- **TASK TO CARRY OUT**: All lines of the listing below must be reproduced character for character.

- **INPUT DATA**:
+-------+

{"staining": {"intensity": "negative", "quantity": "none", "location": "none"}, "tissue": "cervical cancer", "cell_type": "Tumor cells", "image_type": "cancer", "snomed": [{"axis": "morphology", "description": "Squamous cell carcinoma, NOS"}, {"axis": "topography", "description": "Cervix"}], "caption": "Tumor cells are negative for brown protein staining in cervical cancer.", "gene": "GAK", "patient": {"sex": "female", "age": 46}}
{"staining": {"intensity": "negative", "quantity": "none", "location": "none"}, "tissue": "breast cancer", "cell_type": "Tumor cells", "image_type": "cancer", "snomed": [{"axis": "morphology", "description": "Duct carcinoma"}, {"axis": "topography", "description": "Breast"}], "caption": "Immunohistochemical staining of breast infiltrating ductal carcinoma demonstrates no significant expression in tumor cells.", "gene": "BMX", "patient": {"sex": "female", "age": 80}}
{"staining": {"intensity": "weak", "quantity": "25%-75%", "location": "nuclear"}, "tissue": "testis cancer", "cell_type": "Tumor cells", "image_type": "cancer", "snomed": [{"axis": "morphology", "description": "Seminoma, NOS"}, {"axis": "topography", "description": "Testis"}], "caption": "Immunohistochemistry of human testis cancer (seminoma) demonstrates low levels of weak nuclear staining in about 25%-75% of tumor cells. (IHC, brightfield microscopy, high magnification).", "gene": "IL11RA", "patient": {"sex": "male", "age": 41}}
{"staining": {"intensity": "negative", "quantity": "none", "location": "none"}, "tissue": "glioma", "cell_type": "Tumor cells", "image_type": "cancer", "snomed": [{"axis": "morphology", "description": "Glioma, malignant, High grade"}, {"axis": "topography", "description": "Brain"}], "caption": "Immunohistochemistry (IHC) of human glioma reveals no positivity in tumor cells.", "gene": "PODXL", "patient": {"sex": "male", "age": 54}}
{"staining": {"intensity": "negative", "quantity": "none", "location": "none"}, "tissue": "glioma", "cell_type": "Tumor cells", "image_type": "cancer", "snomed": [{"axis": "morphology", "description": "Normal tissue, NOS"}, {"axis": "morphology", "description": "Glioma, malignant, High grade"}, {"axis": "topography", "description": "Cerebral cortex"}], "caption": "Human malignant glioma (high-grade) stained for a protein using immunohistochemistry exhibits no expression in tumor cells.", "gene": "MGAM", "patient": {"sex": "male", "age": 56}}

+-------+

- **EXERCISE RESPONSE**:
{"staining": {"intensity": "negative", "quantity": "none", "location": "none"}, "tissue": "cervical cancer", "cell_type": "Tumor cells", "image_type": "cancer", "snomed": [{"axis": "morphology", "description": "Squamous cell carcinoma, NOS"}, {"axis": "topography", "description": "Cervix"}], "caption": "Tumor cells are negative for brown protein staining in cervical cancer.", "gene": "GAK", "patient": {"sex": "female", "age": 46}}
{"staining": {"intensity": "negative", "quantity": "none", "location": "none"}, "tissue": "breast cancer", "cell_type": "Tumor cells", "image_type": "cancer", "snomed": [{"axis": "morphology", "description": "Duct carcinoma"}, {"axis": "topography", "description": "Breast"}], "caption": "Immunohistochemical staining of breast infiltrating ductal carcinoma demonstrates no significant expression in tumor cells.", "gene": "BMX", "patient": {"sex": "female", "age": 80}}
{"staining": {"intensity": "weak", "quantity": "25%-75%", "location": "nuclear"}, "tissue": "testis cancer", "cell_type": "Tumor cells", "image_type": "cancer", "snomed": [{"axis": "morphology", "description": "Seminoma, NOS"}, {"axis": "topography", "description": "Testis"}], "caption": "Immunohistochemistry of human testis cancer (seminoma) demonstrates low levels of weak nuclear staining in about 25%-75% of tumor cells. (IHC, brightfield microscopy, high magnification).", "gene": "IL11RA", "patient": {"sex": "male", "age": 41}}
{"staining": {"intensity": "negative", "quantity": "none", "location": "none"}, "tissue": "glioma", "cell_type": "Tumor cells", "image_type": "cancer", "snomed": [{"axis": "morphology", "description": "Glioma, malignant, High grade"}, {"axis": "topography", "description": "Brain"}], "caption": "Immunohistochemistry (IHC) of human glioma reveals no positivity in tumor cells.", "gene": "PODXL", "patient": {"sex": "male", "age": 54}}
{"staining": {"intensity": "negative", "quantity": "none", "location": "none"}, "tissue": "glioma", "cell_type": "Tumor cells", "image_type": "cancer", "snomed": [{"axis": "morphology", "description": "Normal tissue, NOS"}, {"axis": "morphology", "description": "Glioma, malignant, High grade"}, {"axis": "topography", "description": "Cerebral cortex"}], "caption": "Human malignant glioma (high-grade) stained for a protein using immunohistochemistry exhibits no expression in tumor cells.", "gene": "MGAM", "patient": {"sex": "male", "age": 56}}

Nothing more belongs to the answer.